Every extracted field carries a confidence score and a provenance pointer back to the exact region of the source document it was derived from. Low-confidence extractions are automatically flagged for human review. The full trace is stored for compliance — every extraction is explainable and auditable end to end.

The Outcomes

Results that proved the approach

60%+

Cost reduction in AI processing vs. all-LLM baseline

15+

Document types handled by a single unified pipeline

95%+

Extraction accuracy across all document categories

The classification-first approach was the key insight — rather than trying to build a single model that handled every document type equally, the pipeline treats classification as a first-class routing decision. LLMs are expensive and powerful; using them on a standard cheque or a templated salary slip is wasteful. By reserving LLM capacity for genuinely complex, unstructured documents, the bank achieved better accuracy at dramatically lower cost — while the audit trail gave compliance teams confidence the entire process is traceable and defensible.

Business Impact

What changed for the organisation

4x Throughput, Same Headcount

Document processing throughput increased fourfold with no additional operational headcount. The pipeline handles the full classification-to-extraction workflow automatically, with human reviewers only pulled in for genuinely ambiguous cases flagged by confidence scoring.

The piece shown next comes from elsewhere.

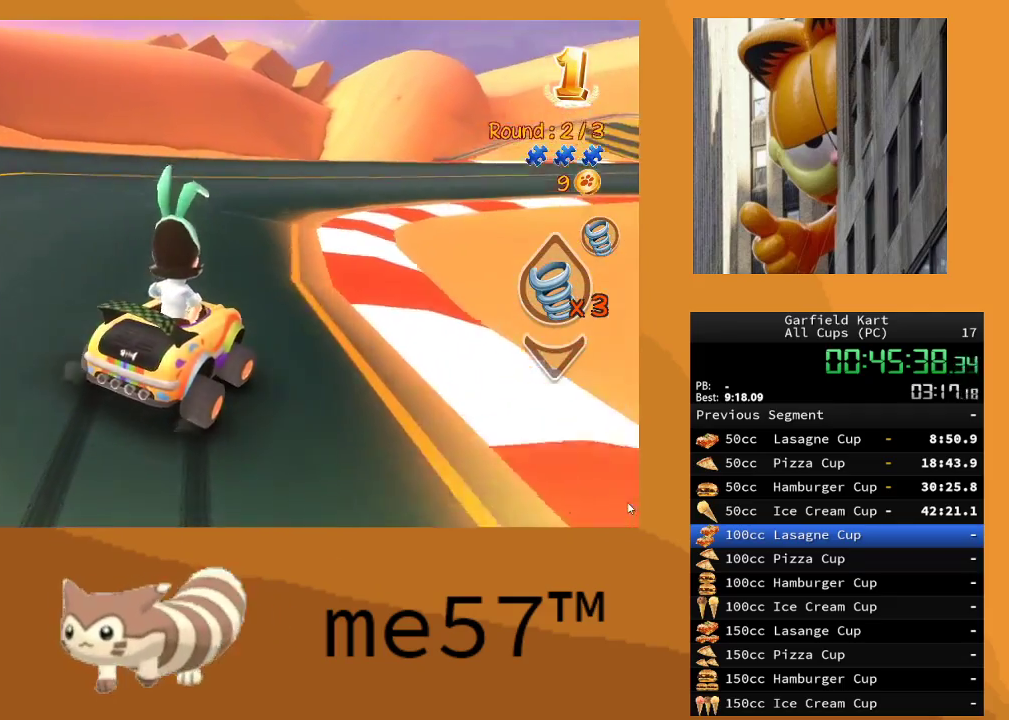
{"buttons": ["B", "R2"], "left_stick": "up-left", "right_stick": "center", "events": [[400, "left_stick", "up-left"]]}
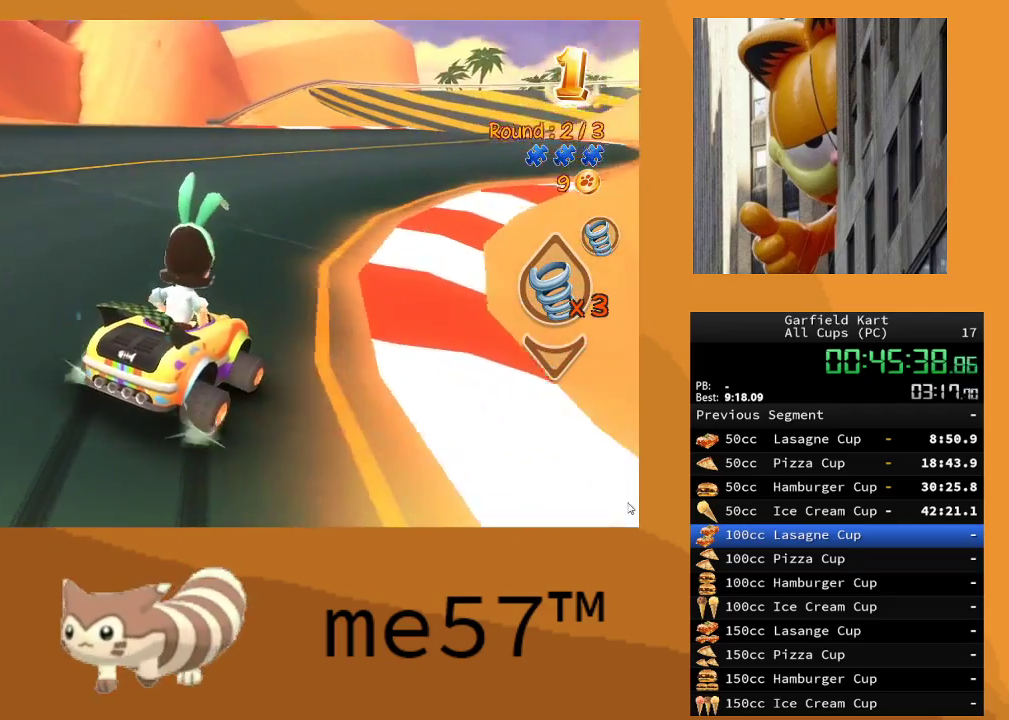
{"buttons": ["B", "R2"], "left_stick": "right", "right_stick": "center", "events": [[117, "left_stick", "right"]]}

Regulatory Audit Readiness

Every extraction is now traceable and explainable — confidence scores, provenance pointers, and a full processing trace are stored for every document. Audit requests that previously required manual reconstruction can now be answered instantly from the pipeline's own logs.

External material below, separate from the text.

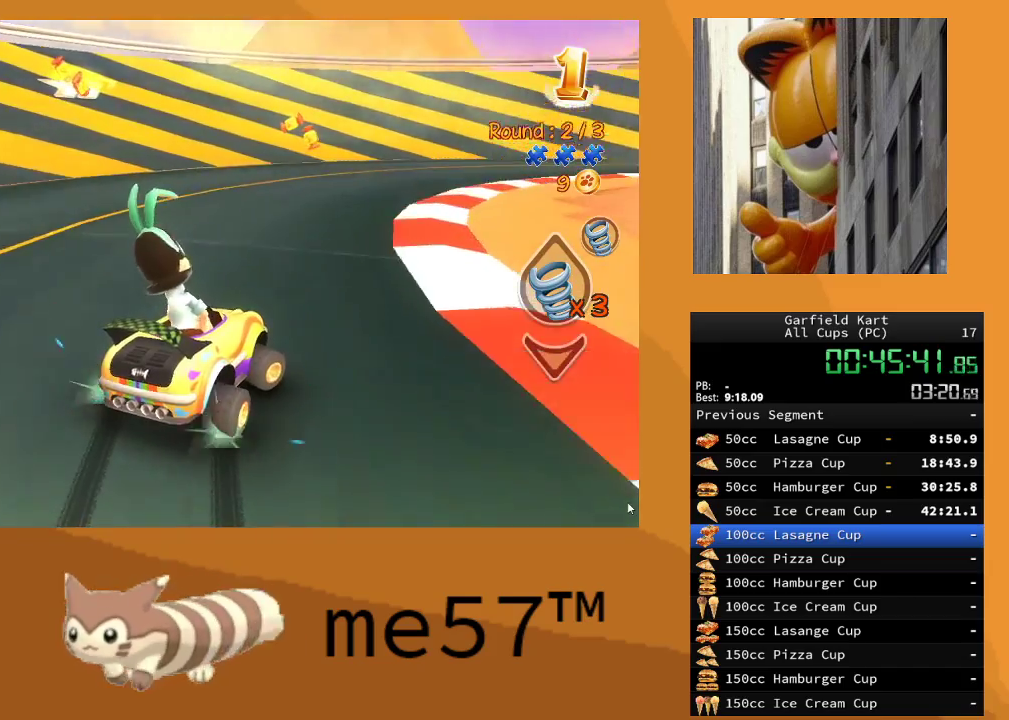
{"buttons": ["B", "R2"], "left_stick": "right", "right_stick": "center", "events": [[150, "left_stick", "center"], [333, "left_stick", "right"]]}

Faster Customer Onboarding

KYC and loan document processing became a bottleneck for onboarding cycle times. With the accelerated pipeline, document-related delays in the onboarding journey were substantially reduced — a direct improvement to customer experience and revenue velocity.

LLM Spend Under Control

Large models are now used only where they genuinely add value — complex unstructured documents where layout, context, and reasoning matter. Structured and semi-structured documents are handled by cheaper, faster, purpose-built models. The bank has a principled, cost-efficient AI stack rather than a single expensive default.